PROBLEM REQUIREMENTS: Look through the data below. Show each line where the string "services" occurs.

### DATA IN THIS EXERCISE

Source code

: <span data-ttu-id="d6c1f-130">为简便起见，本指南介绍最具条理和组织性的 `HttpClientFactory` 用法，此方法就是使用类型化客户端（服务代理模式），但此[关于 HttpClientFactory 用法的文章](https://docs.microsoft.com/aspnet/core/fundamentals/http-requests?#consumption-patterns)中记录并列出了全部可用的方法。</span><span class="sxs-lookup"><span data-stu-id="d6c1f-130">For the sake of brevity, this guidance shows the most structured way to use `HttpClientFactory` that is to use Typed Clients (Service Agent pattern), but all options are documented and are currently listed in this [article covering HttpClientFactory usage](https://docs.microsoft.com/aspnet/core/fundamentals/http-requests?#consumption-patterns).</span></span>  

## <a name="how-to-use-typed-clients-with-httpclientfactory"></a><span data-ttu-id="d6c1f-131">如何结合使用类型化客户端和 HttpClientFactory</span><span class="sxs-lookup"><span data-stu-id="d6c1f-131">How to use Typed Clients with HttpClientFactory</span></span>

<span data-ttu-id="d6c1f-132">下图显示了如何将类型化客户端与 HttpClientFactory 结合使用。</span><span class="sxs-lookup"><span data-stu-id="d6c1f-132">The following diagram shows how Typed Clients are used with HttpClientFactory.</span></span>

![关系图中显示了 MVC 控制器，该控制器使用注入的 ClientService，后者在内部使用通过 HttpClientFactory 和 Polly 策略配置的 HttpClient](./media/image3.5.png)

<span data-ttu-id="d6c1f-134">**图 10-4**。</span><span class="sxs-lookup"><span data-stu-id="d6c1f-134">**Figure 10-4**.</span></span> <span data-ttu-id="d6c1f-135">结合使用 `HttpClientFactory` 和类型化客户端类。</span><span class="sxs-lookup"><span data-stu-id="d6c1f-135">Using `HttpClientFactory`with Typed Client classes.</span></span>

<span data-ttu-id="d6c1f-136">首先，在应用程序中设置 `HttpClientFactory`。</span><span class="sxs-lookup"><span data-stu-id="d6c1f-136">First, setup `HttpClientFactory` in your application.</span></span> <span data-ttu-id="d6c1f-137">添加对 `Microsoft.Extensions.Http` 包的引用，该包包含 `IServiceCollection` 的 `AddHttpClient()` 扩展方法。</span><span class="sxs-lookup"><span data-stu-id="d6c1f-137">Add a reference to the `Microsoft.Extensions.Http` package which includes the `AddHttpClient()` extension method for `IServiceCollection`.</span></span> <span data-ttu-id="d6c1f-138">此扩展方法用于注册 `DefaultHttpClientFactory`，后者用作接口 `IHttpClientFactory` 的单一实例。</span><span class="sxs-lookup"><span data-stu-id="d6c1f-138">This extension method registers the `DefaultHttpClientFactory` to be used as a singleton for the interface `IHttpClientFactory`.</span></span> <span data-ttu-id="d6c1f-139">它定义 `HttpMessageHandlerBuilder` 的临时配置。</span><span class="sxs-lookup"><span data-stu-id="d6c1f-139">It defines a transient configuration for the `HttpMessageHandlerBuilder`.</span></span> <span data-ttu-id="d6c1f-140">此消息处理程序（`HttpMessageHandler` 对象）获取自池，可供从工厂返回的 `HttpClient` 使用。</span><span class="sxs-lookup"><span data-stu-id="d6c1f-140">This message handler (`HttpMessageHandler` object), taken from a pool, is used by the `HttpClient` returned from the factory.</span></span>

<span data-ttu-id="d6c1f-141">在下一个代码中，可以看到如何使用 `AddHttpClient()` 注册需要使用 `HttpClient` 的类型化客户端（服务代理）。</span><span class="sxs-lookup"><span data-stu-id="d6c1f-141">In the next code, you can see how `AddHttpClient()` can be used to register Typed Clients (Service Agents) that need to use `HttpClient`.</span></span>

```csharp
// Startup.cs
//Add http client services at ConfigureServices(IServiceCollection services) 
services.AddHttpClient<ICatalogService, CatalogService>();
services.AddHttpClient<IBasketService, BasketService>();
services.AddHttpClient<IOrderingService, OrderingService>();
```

######
### DATA IN THIS EXERCISE

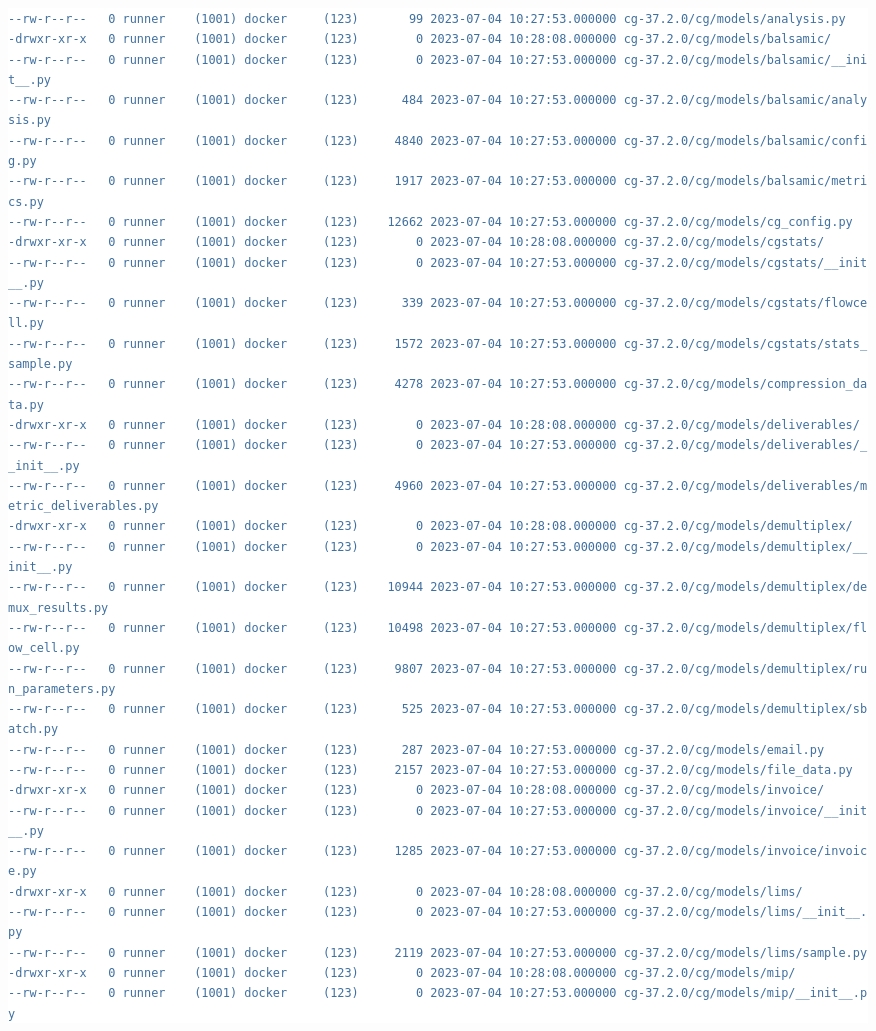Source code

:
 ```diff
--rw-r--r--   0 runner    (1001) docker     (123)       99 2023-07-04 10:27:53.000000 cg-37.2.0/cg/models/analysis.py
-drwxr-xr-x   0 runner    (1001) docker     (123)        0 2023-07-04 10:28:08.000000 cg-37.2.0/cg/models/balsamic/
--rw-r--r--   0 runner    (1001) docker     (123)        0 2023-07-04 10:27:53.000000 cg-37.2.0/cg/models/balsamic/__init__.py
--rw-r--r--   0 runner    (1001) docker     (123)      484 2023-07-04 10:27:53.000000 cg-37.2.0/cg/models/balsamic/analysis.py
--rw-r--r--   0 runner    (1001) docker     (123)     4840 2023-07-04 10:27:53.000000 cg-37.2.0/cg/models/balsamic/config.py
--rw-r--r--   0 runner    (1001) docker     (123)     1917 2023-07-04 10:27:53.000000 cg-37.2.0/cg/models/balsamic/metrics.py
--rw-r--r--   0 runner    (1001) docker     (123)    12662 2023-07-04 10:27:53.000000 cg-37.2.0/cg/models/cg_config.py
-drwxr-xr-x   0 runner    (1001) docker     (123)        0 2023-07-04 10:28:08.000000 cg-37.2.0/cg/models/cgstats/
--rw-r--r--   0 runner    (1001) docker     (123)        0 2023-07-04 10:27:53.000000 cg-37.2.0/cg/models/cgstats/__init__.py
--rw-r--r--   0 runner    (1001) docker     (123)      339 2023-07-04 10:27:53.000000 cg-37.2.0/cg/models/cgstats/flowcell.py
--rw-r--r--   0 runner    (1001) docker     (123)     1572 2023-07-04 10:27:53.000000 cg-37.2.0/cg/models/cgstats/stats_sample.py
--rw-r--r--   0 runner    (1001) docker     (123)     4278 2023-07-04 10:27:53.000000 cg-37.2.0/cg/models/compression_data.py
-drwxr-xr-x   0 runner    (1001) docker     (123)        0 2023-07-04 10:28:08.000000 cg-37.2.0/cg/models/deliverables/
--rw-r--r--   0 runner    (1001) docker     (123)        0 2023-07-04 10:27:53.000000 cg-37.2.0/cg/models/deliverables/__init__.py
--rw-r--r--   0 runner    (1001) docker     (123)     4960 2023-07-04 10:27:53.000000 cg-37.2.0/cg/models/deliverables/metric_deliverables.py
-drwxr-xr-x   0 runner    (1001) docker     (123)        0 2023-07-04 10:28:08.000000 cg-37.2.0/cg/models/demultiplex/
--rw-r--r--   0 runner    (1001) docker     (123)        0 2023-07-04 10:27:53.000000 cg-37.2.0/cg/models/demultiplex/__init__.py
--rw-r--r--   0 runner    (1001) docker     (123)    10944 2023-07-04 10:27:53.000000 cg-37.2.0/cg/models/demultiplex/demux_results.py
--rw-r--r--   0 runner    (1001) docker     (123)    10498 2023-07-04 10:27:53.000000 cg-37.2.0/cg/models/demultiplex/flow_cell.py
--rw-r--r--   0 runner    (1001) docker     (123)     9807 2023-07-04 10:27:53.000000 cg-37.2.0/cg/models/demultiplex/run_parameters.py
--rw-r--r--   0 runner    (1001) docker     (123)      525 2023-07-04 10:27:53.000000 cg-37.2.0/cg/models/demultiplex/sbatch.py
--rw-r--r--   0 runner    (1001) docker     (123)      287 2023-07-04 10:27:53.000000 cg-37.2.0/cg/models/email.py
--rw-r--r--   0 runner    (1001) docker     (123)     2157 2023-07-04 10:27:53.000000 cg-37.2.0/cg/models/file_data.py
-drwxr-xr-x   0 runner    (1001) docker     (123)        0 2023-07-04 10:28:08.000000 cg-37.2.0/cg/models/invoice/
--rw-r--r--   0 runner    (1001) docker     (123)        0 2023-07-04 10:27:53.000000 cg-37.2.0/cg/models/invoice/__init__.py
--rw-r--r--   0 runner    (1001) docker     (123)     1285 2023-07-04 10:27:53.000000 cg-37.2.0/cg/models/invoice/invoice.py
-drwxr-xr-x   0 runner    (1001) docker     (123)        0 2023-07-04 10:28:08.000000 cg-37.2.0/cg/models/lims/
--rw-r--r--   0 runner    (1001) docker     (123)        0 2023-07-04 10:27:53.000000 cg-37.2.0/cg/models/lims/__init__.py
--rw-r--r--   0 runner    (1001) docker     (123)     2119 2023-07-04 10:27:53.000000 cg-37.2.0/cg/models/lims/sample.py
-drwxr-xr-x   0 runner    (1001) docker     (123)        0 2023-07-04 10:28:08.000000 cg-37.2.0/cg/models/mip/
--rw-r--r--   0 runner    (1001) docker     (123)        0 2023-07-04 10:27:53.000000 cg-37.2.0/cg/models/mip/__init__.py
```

######

RESPONSE:
//Add http client services at ConfigureServices(IServiceCollection services) 
services.AddHttpClient<ICatalogService, CatalogService>();
services.AddHttpClient<IBasketService, BasketService>();
services.AddHttpClient<IOrderingService, OrderingService>();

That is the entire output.